#### TEXT EXCERPT:
I kind of sensed that was what you were doing, and while I got a general sense of his motivations, I never understood them specifically, if that makes sense.  This was a complete family, with a mom, dad, and kids.  What role did he think he was going to play, exactly?

I was never really clear on what he wanted from them besides company.  I mean, I knew it was supposed to go deeper than that, of course, but I never really got a firm handle on it.  I guess that is what I mean about fleshing him out -- I wanted to know exactly, not just generally, what Archer was trying to achieve.


Quoted from Gwydion
I dislike using SUPERs and would only use one if I felt like it was absolutly necessary for the audience to know exactly how much time has passed.


I'm not a big fan either, but sometimes you need them.  I think you need it for the four years at the beginning (although I wondered why four years needed to have passed, actually), but probably not for the 10 years at the end.

#### SUPPLIED DATA:

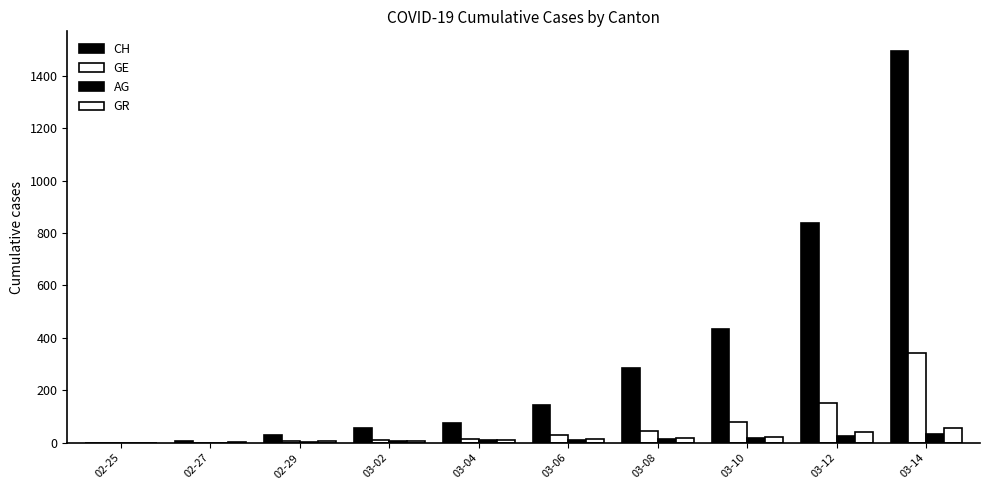

How many groups of bars are there?

10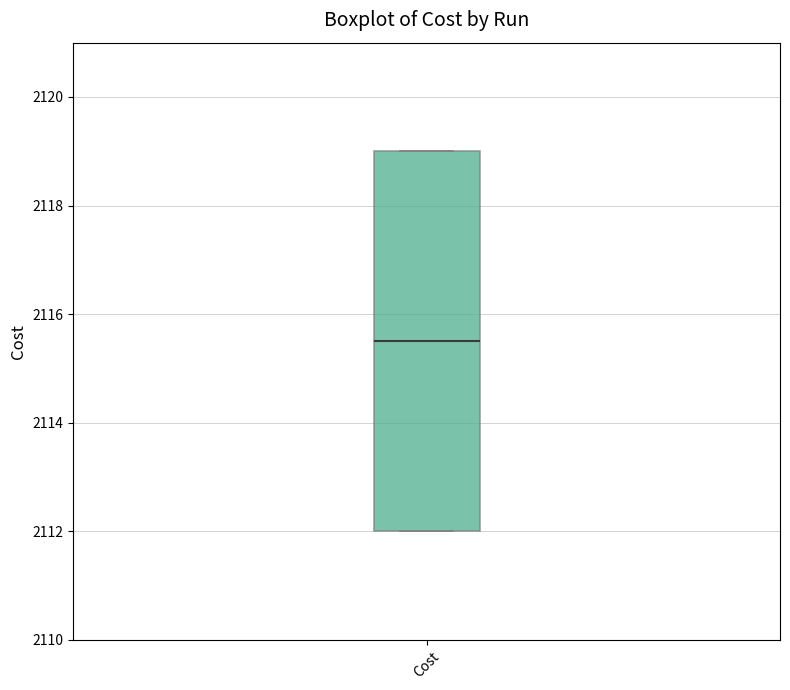

Read this box plot against the y-axis: the position of the median line, the range covered by the box, and the ends of both whiskers. The values are not printed on the chart, so give them approximately, as read against the axis.

median 2115.4, box 2112.0 to 2119.0, whiskers 2112.0 to 2119.0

#### ACTIVITY:
From the screenplay critique above, pull out the passage starting at "I'm not a big" and ending at "at the end.", copied word for word.

#### SOLUTION TO THE PROBLEM:
I'm not a big fan either, but sometimes you need them.  I think you need it for the four years at the beginning (although I wondered why four years needed to have passed, actually), but probably not for the 10 years at the end.